Yep. Curtis Lind, the Vallejo landlord almost murdered by the Zizians in November 2022, was stabbed to death on January 17th of this year, three days before the Border Patrol shooting. One week later, one Maximilian Snyder, who apparently studied computer science and philosophy at Oxford, was arrested in Redding for the crime. And guess what? “In November, Snyder appears to have taken out a marriage license in Washington state’s King County with Teresa Youngblut.”
You won’t find a clearer connection between two distant brutal homicides than that. Apparently Lind’s killing wasn’t simply revenge: court documents suggest he was “killed for the purpose of preventing his testimony in a criminal proceeding.”
Where We’re At
As of January 29, much remains unknown:
where Ziz and Jamie Zajko are
how many Zizians there are, and where they are
what they were trying to do in Vermont,
what kind of testimony from Lind they were trying to forestall.
This is now getting a fair amount of mainstream media play … but few go back to where this all began, in the Bay Area’s rationalism / AI safety community in the 2010s. It’s admittedly a pretty tortuous history. As a friend of mine put it, “Man do I feel for the public defender.”

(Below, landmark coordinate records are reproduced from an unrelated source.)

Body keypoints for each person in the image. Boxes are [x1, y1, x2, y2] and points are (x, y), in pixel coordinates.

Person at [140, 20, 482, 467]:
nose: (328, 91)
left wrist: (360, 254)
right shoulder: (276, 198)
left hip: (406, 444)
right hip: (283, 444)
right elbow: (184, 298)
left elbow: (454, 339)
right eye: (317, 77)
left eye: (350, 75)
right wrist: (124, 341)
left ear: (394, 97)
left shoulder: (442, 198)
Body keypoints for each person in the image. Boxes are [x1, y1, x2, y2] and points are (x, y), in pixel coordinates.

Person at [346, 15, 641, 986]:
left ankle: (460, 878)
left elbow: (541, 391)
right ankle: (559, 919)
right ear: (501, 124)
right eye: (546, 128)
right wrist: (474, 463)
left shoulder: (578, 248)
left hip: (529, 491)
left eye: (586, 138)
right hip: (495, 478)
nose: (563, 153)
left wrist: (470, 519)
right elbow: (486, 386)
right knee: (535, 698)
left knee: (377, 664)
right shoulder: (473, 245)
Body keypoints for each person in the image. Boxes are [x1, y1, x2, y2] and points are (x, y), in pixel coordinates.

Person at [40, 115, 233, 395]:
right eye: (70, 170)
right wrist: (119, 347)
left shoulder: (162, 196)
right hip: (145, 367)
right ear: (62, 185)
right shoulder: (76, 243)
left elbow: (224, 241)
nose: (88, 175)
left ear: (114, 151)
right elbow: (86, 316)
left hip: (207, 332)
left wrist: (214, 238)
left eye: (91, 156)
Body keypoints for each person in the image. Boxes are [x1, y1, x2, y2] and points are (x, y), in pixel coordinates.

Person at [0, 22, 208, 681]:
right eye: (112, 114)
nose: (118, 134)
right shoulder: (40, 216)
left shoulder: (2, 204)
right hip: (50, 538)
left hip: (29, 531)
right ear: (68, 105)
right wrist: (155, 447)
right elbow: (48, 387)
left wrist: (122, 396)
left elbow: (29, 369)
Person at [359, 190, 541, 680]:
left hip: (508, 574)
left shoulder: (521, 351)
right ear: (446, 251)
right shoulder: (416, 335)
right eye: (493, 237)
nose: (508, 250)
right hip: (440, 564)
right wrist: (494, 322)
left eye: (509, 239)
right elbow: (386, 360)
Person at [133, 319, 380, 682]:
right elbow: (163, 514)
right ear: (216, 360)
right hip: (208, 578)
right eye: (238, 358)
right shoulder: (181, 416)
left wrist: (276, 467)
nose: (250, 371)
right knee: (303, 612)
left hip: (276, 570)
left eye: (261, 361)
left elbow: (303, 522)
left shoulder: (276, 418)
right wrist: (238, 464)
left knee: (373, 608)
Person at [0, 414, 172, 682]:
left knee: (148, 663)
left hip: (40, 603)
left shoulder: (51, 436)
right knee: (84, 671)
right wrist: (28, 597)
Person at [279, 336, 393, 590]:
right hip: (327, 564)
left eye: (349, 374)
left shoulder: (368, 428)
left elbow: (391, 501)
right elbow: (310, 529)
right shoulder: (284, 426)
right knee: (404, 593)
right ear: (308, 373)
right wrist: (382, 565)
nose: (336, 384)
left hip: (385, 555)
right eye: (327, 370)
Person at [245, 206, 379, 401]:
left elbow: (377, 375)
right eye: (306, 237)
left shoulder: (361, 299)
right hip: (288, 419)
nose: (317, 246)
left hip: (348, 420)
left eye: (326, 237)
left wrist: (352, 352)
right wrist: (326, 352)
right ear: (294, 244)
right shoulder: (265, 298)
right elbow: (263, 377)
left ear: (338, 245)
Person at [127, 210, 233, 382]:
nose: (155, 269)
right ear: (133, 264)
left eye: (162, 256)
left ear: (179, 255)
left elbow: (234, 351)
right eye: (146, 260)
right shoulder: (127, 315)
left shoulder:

Regardless of what comes out in court, this already sounds like one of the most bizarre and bloody murder cults in California history, which is saying a lot. I find myself going all the way back to the Manson Family for a comparison. Will we look back and see the Zizians as the thin edge of a wedge of AI madness? I hope not, and I genuinely don’t think so … but I confess I can’t rule it out entirely.